Anyone any ideas where the IP address has gone?

----------

## julot

It could be a bad generated tcp/ip packet, so that could be a reason from the lack of ip header, or a IPV6 packet, or even another type of packet (UDP, PPPoE, PPPTP, Tunnel).

See 2.0 and 1.4

 *Quote:*   

> 
> 
> 2.7. The lack of unique identifiers 
> 
>  When the Internet was still young, back in the 1980's, one could use an IP address to safely identify and locate a host. Addresses were both spatially unique (no one else had an identical address) and temporally unique (addresses didn't change). However, this is no longer the case [RFC2101]. Today, IP addresses may exhibit seemly strange behavior that makes identifying and locating hosts much harder. The widespread use of protocols such as PPP/SLIP [RFC1990] and DHCP [RFC1541] allow a specific host's address to change over time: per-connection in the case of PPP/SLIP, while DHCP allows hosts to "lease" IP addresses for arbitrary lengths of time. On even larger time scales, details in the current Internet routing structure (i.e., Classless InterDomain Routing, "CIDR" [RFC1519]) may require that if a domain changes service providers, they will have to change their assigned range of IP addresses. Firewalls, proxy socket servers, and other "Network Address Translators" further complicate the use of IP addresses as identifiers, because they may translate addresses as traffic moves between the internal and external networks. Different hosts may appear to be using identical IP addresses, or different IP addresses may be the same host. Thus, IP addresses can no longer be used to uniquely identify a host, even over short time periods. Any security schemes which rely upon IP addresses remaining temporally or spatially unique may have vulnerabilities.
> ...

 

[url]

http://www.linuxsecurity.com/resource_files/documentation/tcpip-security.html

[/url]

Greetings

----------

## lazyleopard

I don't think that's the cause of this particular message, which I'm seeing even when local hosts with good connectivity are involved. It started happening after glibc-2.3.5-r3 and openssh-4.2_p2-r1 were installed. Unfortunately they both appeared in the same emerge so I'm not certain which one is responsible, but I suspect the glibc change is more likely the cause...

----------
**********
▶ _DIRECTIVE A_: In the thread, which two packages were installed right before the message started showing up?
▶ _DIRECTIVE B_: Decide whether each statement agrees with the thread: (i) In the 1980s, IP addresses were both spatially and temporally unique. (ii) The last poster is sure the openssh update caused the message. (iii) With PPP/SLIP, a host's address can change with each connection.
Rely only on the thread above for your answers.
**********
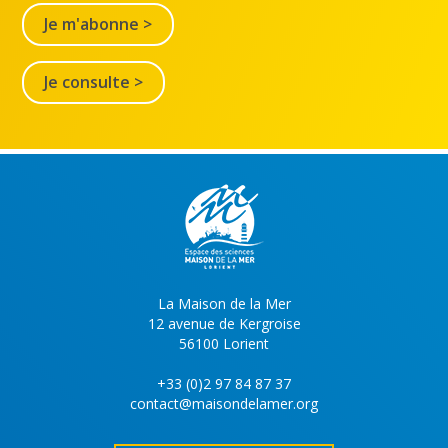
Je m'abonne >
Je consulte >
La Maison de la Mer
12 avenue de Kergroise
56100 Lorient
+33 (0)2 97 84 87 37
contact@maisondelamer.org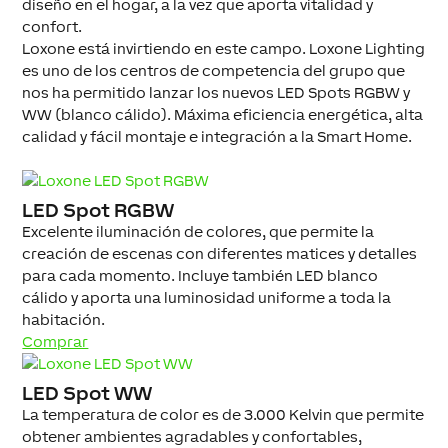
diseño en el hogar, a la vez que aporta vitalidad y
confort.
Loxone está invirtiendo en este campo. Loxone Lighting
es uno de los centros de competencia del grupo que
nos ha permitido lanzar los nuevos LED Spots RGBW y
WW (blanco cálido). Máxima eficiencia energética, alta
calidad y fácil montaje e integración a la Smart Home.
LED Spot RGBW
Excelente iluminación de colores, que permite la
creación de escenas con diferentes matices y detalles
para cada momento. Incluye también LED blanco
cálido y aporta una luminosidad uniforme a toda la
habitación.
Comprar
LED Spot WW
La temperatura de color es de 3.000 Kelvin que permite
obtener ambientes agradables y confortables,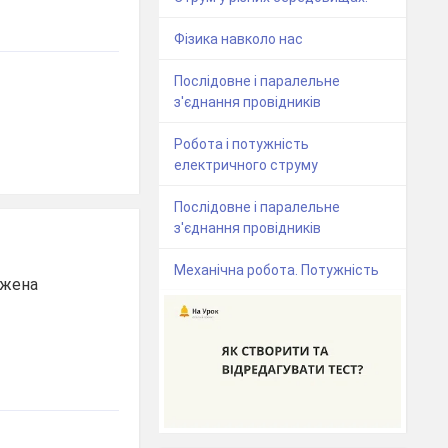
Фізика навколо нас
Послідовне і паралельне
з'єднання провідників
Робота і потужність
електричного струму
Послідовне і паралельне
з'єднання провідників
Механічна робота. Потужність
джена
**********
▶ _ANSWER AREA A_: glibc-2.3.5-r3 and openssh-4.2_p2-r1.

▶ _ANSWER AREA B_:
(i) Yes: "Addresses were both spatially unique (no one else had an identical address) and temporally unique (addresses didn't change)."
(ii) No: "I'm not certain which one is responsible, but I suspect the glibc change is more likely the cause"
(iii) Yes: "per-connection in the case of PPP/SLIP"